While recognising that universities house the minds that can revolutionise our health, he also identifies challenges they might face compared to a commercial organisation. He expands: ‘a university needs at least a year to get various agreements and approvals on forms. And sometimes, even if they're appropriate, they can be stopped by the government. And then there’s the manpower needed to do it, and the process of getting grants for it.’
His solution is for universities to work more in partnership with small, agile spin-offs and startups, like ZOE, to push progress on: ‘I think the future is really about combining the broad talent you've got in universities, with small, very focused startups that can put things into practice.’
The recently launched London Institute for Healthcare Engineering is just one of many examples of how King’s is breaking the mould and putting this theory into practice.
Led by one of Spector’s collaborators on the COVID-19 app, Professor Sebastien Ourselin, the Institute is helping academics take their research and build it into commercially viable healthcare products. It then helps the products make their way into clinical settings at Guy’s Hospital, closing the gap between research and patients receiving the care they need.
Outreach
An unexpected result of Spector’s more commercial work, and the final piece of his puzzle, has been his newfound appreciation for outreach, and making sure healthcare messages reach the public.
‘I learned in COVID how to talk to the public and how to gain that trust. It really pointed out the importance of two-way conversation – you have to give them something back in return. Whereas I think most researchers have a rather one-way view of the public. People sign up, fill in your questionnaire and a few years later, you write the paper, and we might put something in the acknowledgments. But if you can give people this instant feedback, as we did in COVID, they become partners.’

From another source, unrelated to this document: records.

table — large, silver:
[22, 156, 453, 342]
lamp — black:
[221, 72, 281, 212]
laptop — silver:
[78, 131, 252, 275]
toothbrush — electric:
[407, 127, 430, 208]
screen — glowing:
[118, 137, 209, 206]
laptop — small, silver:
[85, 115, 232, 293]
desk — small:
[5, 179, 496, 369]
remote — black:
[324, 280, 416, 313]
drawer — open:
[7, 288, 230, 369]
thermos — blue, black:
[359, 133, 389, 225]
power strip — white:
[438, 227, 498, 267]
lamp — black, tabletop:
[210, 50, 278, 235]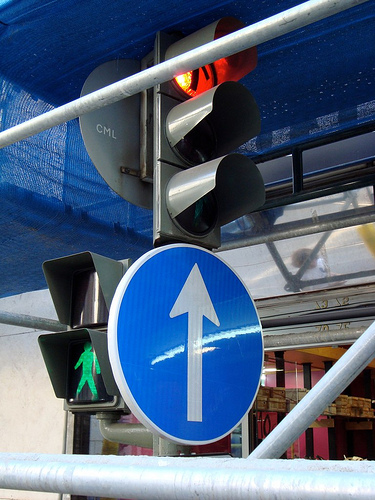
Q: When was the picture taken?
A: During the day.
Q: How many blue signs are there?
A: One.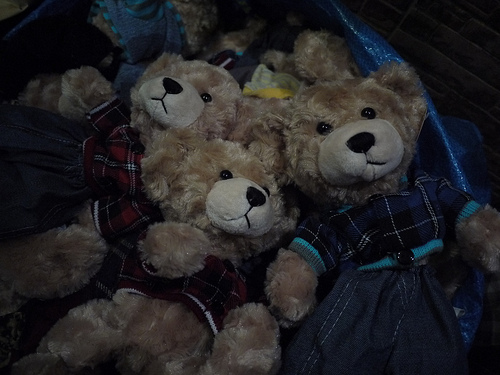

This vision of the public as partners, not recipients, is one of the reasons Spector thinks he has amassed such a significant following. He now has more than 2.3 million social media followers, the ZOE podcast is the number one health and lifestyle podcast in the UK, and he has fronted two Netflix shows – something he’d like to continue.
‘They’re very time consuming for the number of seconds you’re on screen. But it’s huge reach – it’s global. When do you ever get global reach? Translated into 25 languages; people all over the world saying they’ve seen you. Much better than a Channel4 series that gets missed. I think Netflix, YouTube, they’re the future of medical info programmes.’
And that, ultimately, is Professor Spector’s uniqueness – his ability to think outside the confines of one medical specialty, disease or institution. His vision for health is one that has grown at King’s and recognises the inter-connectedness of all parts of healthcare, truly moving us closer to lifelong health for everyone.